*What is needed*
Take the data below and write it out exactly, except for the pictures.

*Information*
-- Opening Marker --
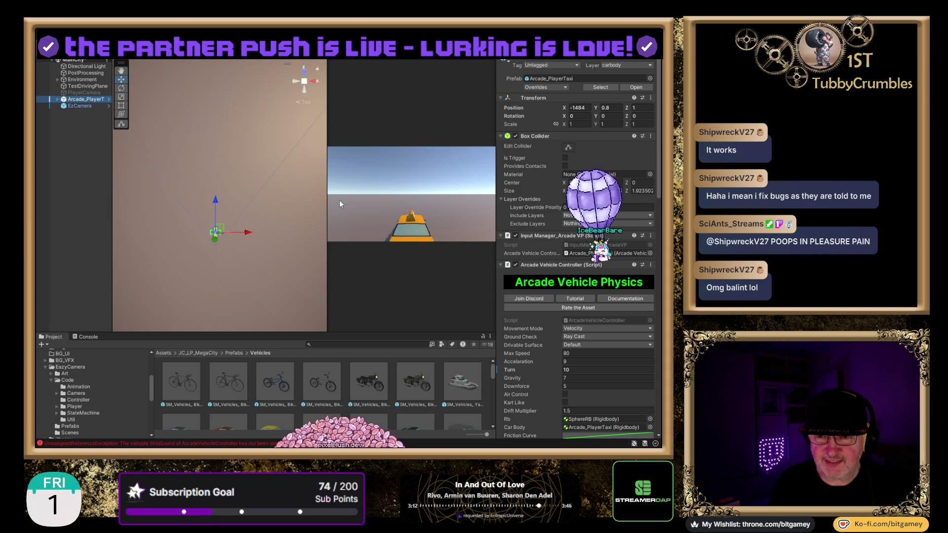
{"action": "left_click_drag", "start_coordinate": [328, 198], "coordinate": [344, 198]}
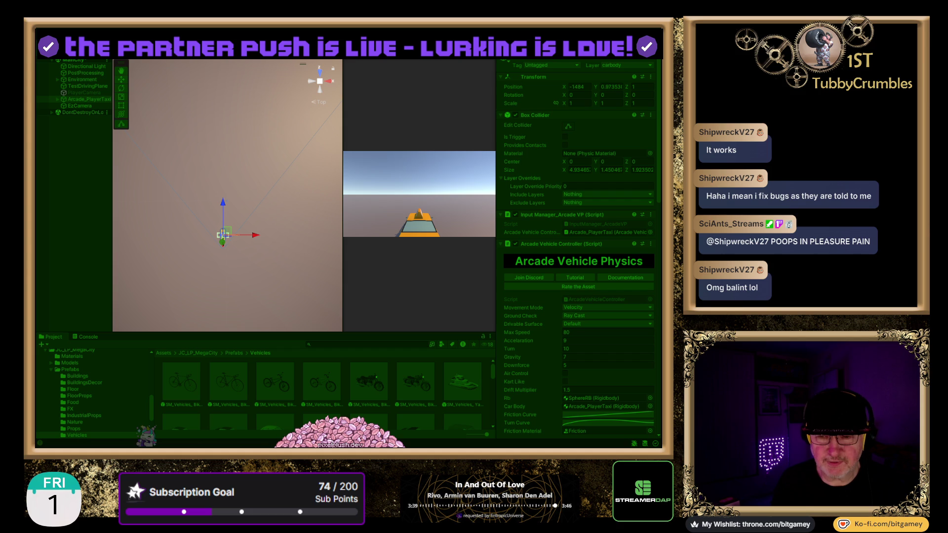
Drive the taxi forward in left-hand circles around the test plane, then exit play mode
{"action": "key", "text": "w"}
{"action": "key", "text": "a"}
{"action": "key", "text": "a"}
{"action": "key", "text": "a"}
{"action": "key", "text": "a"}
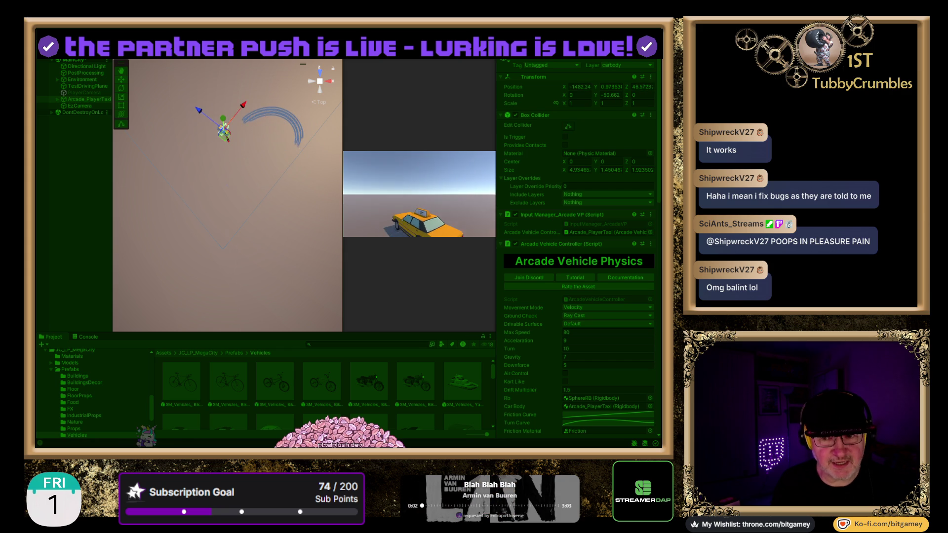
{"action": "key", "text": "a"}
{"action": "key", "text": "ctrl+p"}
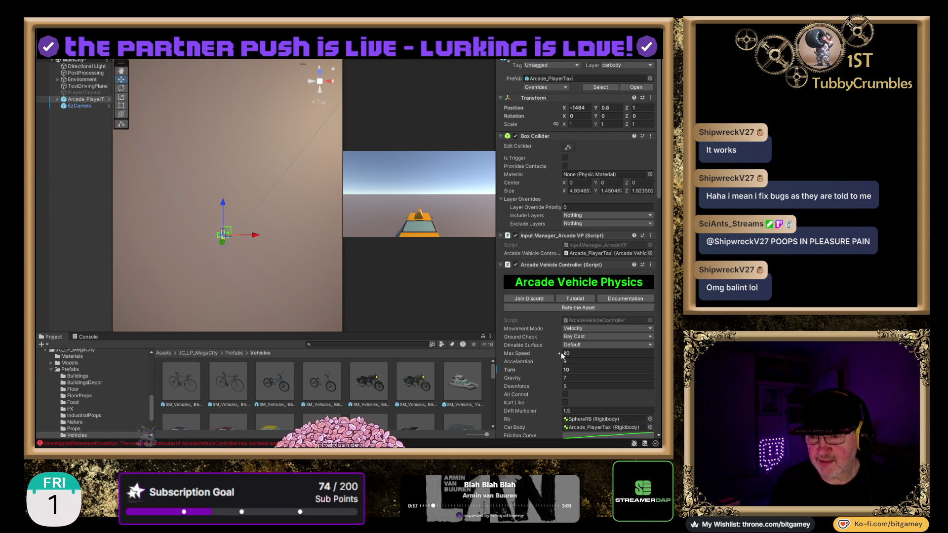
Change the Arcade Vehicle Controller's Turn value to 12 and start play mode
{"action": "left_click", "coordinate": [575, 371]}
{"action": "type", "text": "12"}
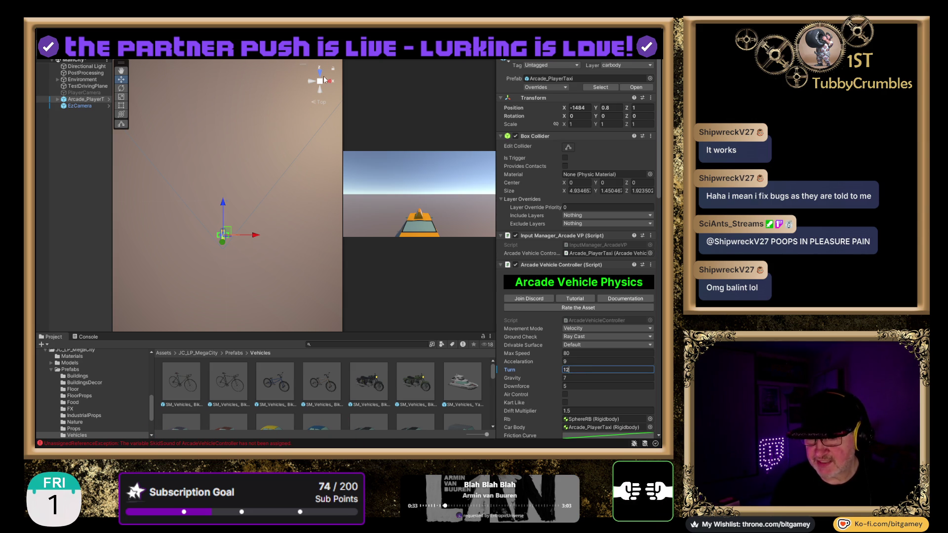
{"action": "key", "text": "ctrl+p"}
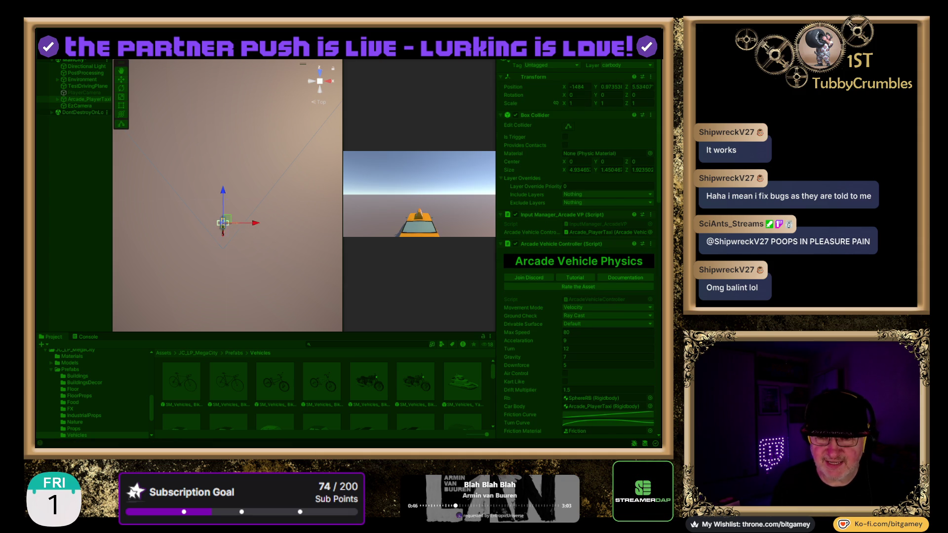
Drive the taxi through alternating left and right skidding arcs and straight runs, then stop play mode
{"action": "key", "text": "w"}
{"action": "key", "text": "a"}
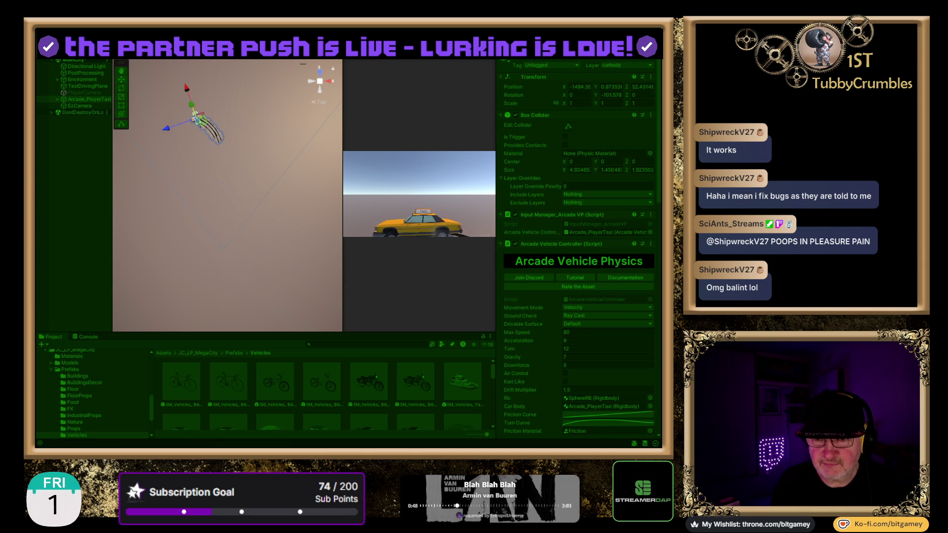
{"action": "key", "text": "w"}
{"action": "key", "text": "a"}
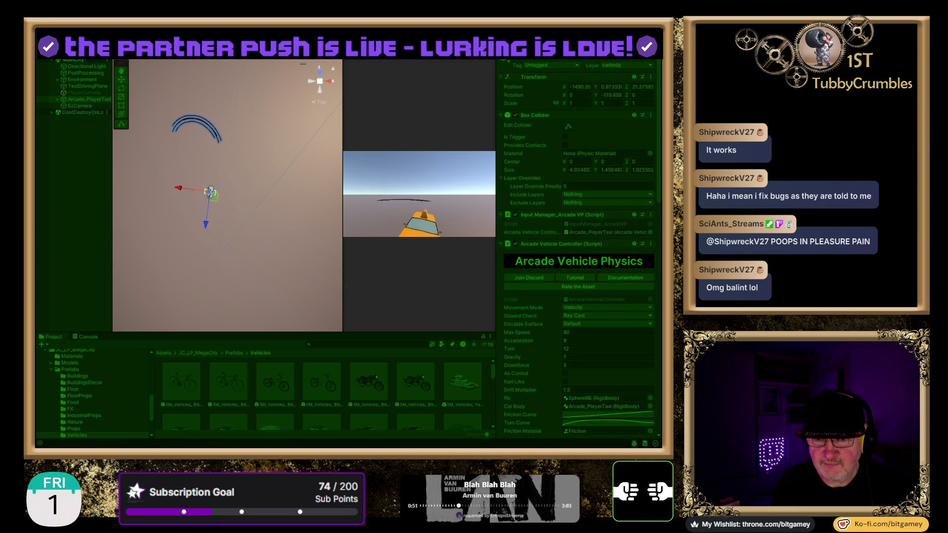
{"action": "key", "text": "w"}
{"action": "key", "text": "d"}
-- Closing Marker --
*Exercise output*
{"action": "left_click_drag", "start_coordinate": [328, 198], "coordinate": [344, 198]}
Drive the taxi forward in left-hand circles around the test plane, then exit play mode
{"action": "key", "text": "w"}
{"action": "key", "text": "a"}
{"action": "key", "text": "a"}
{"action": "key", "text": "a"}
{"action": "key", "text": "a"}
{"action": "key", "text": "a"}
{"action": "key", "text": "ctrl+p"}
Change the Arcade Vehicle Controller's Turn value to 12 and start play mode
{"action": "left_click", "coordinate": [575, 371]}
{"action": "type", "text": "12"}
{"action": "key", "text": "ctrl+p"}
Drive the taxi through alternating left and right skidding arcs and straight runs, then stop play mode
{"action": "key", "text": "w"}
{"action": "key", "text": "a"}
{"action": "key", "text": "w"}
{"action": "key", "text": "a"}
{"action": "key", "text": "w"}
{"action": "key", "text": "d"}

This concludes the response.